J. Philippe Rushton. February 8, 1989 (source)

I first heard about J. Philippe Rushton in the mid-1980s. My mother would leave newspaper clippings about him on my desk, thinking I might be interested.  I didn’t know what to think. Wasn’t she a Christian fundamentalist? And why would I be interested?

A few years later, in October 1988, I actually got to meet him. This was at the founding conference in Ann Arbor,Michigan, of what would become the Human Behavior and Evolution Society (HBES).I remember talking to him briefly—something about career opportunities in psychology. I also attended his talk on “r/K reproductive strategies and the evolution of health, longevity and personality.” He was the only one there who broached the topic of psychological differences within the human species. Everybody else, including myself, held to the line that there was only one human nature and that it had assumed its present form back in the Pleistocene on the African savannah.

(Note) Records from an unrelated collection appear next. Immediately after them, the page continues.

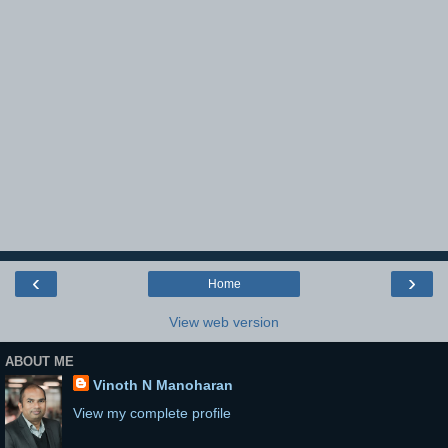
‹
›
Home
View web version
ABOUT ME
Vinoth N Manoharan
View my complete profile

The following January, Rushton delivered an expanded paper on the same theme at the annual AAAS meeting in San Francisco. That paper was widely reported in the press. And the shit hit the fan. The premier of Ontario, David Peterson, called on the University of Western Ontario to fire him. When the university refused, the Attorney General ordered the Ontario Provincial Police to investigate Rushton. I couldn't believe this sort of thing was happening in my country and in "the free world." But I said nothing, not even to close friends. I was a typical Canadian, I guess.

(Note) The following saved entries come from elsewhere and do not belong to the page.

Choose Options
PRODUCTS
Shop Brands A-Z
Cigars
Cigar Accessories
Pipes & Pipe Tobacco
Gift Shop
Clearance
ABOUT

After several months, the investigation was dropped … because no crime had been committed. He had weathered the storm, and survived. He and a few others who had stood by him.

His defiance may have inspired other academics to come out of the closet. By the mid-1990s, a sort of “Prague Spring” was under way. I remember attending a talk by Vincent Sarich about “the reality of human differences.” This was at the 1996 HBES meeting in Chicago, and his talk was the high point of the meeting. This was also the time when The Bell Curve came out, and when Internet discussion groups made their debut. It now became possible to discuss this topic on a level playing field, without threats or intimidation.  And time and again the “no difference” side got creamed.

Maybe they weren’t used to level playing fields. It was nonetheless flabbergasting to see prominent antiracist scholars, like C. Loring Brace, being reduced to silence when confronted with contrary evidence.

The Prague Spring didn’t last long. There would never be a second edition of The Bell Curve, although it sold very well. Another book on the same topic was spiked by its publisher at the last minute. For that matter, no mainstream publishing house would ever again allow anything on that topic.

It’s now a decade and a half later. With Rushton’s death, the next spring seems far away.